Simon Williams, chief economist Middle East and North Africa HSBC, told Gulf News that reduced work hours lead to fewer hours logged, leading to the potential for some businesses to witness reduced productivity.
"It's inevitable, the loss of productivity due to the fast and other factors as well," Williams said.
However, Williams also noted that there are increased spending patterns during Ramadan similar to holidays in other countries where worker productivity might decline slightly, but revenues increase.
Faris, meanwhile, said "this is the first time we did this survey and the first time a survey of this nature was done on a global scale."
He pointed out that countries belonging to the OIC (Organisation of Islamic Conference), including the UAE, enjoyed workplace flexibility with reduced work hours.
"Seven per cent of our respondents were from the UAE, hence the analysis of their responses was aggregated at OIC level with other Muslim-majority countries.
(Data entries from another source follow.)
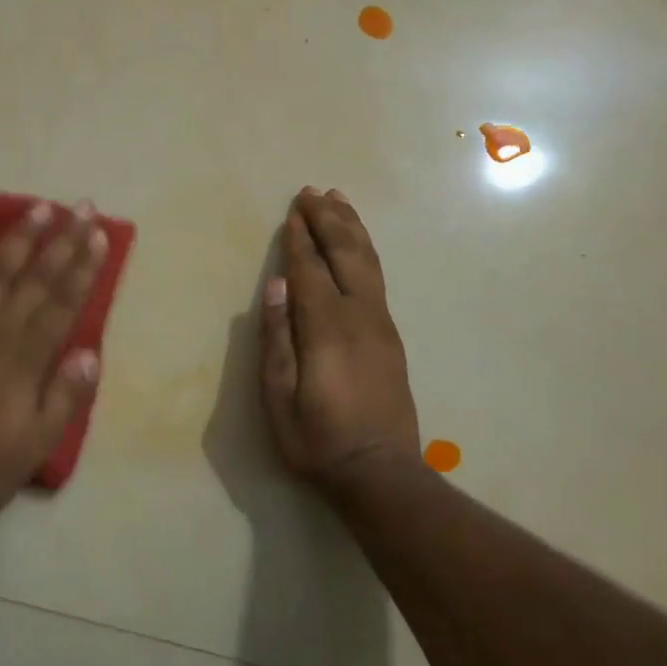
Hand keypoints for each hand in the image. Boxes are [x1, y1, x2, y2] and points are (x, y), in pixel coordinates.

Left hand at [0, 200, 108, 524]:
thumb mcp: (32, 448)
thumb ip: (63, 399)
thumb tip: (91, 354)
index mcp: (25, 362)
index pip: (62, 304)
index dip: (83, 268)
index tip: (99, 236)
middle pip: (35, 278)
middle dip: (62, 240)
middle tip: (82, 206)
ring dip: (20, 238)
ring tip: (40, 208)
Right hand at [259, 188, 420, 492]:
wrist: (380, 474)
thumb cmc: (317, 440)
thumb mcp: (279, 398)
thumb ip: (276, 338)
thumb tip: (276, 286)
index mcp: (328, 329)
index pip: (310, 270)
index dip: (298, 239)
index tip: (290, 211)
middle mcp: (360, 316)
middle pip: (345, 254)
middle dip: (327, 220)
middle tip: (311, 191)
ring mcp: (381, 324)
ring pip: (367, 262)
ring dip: (351, 228)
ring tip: (338, 199)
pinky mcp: (390, 335)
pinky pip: (376, 278)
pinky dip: (364, 250)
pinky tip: (357, 244)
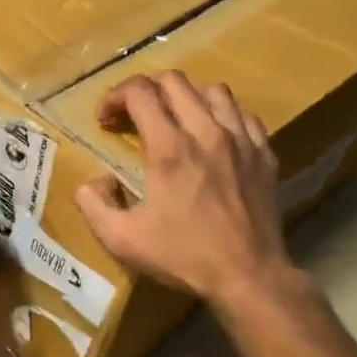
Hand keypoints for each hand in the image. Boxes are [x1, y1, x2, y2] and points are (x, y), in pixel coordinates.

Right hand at [74, 72, 298, 310]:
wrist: (248, 276)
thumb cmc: (182, 256)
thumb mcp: (121, 239)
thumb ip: (93, 204)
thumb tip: (91, 181)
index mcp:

Many of the OIC-based Muslim workers were satisfied with their employers' flexibility during Ramadan compared to non-OIC based employees," said Faris.
"However, the real question that we pose in the report is to the OIC member governments whom we ask to consider whether a two-hour reduction is necessary or shall they consider a one-hour adjustment."
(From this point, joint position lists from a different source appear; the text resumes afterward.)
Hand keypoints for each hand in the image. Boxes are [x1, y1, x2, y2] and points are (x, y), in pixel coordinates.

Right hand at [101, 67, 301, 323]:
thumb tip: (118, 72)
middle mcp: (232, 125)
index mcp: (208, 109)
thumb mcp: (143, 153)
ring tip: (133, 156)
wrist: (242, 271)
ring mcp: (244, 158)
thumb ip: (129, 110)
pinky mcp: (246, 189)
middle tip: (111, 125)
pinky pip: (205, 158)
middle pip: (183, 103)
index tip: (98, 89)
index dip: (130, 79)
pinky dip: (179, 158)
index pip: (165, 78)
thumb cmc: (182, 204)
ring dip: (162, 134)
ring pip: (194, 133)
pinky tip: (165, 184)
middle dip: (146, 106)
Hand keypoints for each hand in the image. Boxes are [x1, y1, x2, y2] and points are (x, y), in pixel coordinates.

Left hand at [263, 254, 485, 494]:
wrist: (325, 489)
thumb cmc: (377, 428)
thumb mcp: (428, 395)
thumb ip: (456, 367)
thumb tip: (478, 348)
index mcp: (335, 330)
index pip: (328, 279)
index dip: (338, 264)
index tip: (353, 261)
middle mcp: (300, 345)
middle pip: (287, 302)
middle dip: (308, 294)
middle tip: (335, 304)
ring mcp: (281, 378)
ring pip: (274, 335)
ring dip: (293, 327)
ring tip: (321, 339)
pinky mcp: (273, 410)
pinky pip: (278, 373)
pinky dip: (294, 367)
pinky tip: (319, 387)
Rafi Al Din Shikoh, report author and managing director of Dinar Standard, said the survey gives a unique glimpse into the minds and hearts of Muslims around the world.
"For the first time, we have an actual pulse of what Muslim professionals expect and struggle with during Ramadan. These are strong insights that can help employers not only build goodwill with their Muslim employees, but directly and positively affect their companies' productivity," Shikoh said.
Asked if reduced hours affected productivity, the majority of respondents believed their companies were holding up well despite less hours logged by employees. "While a majority of [61 per cent] or respondents from OIC countries said their company's productivity does not suffer, a sizeable 26 per cent said their company's productivity unnecessarily suffers.
This should be a cause for companies to evaluate their practices and policies," the report recommended.
By comparison, only three per cent of respondents "answered that nobody works during Ramadan" while a further 15 per cent said that "work should not be a priority during Ramadan."
The study said that "the reality is that there are added spiritual activities that Muslims undertake during Ramadan (such as attending Taraweeh prayers [52 per cent]) and physical energy levels are low."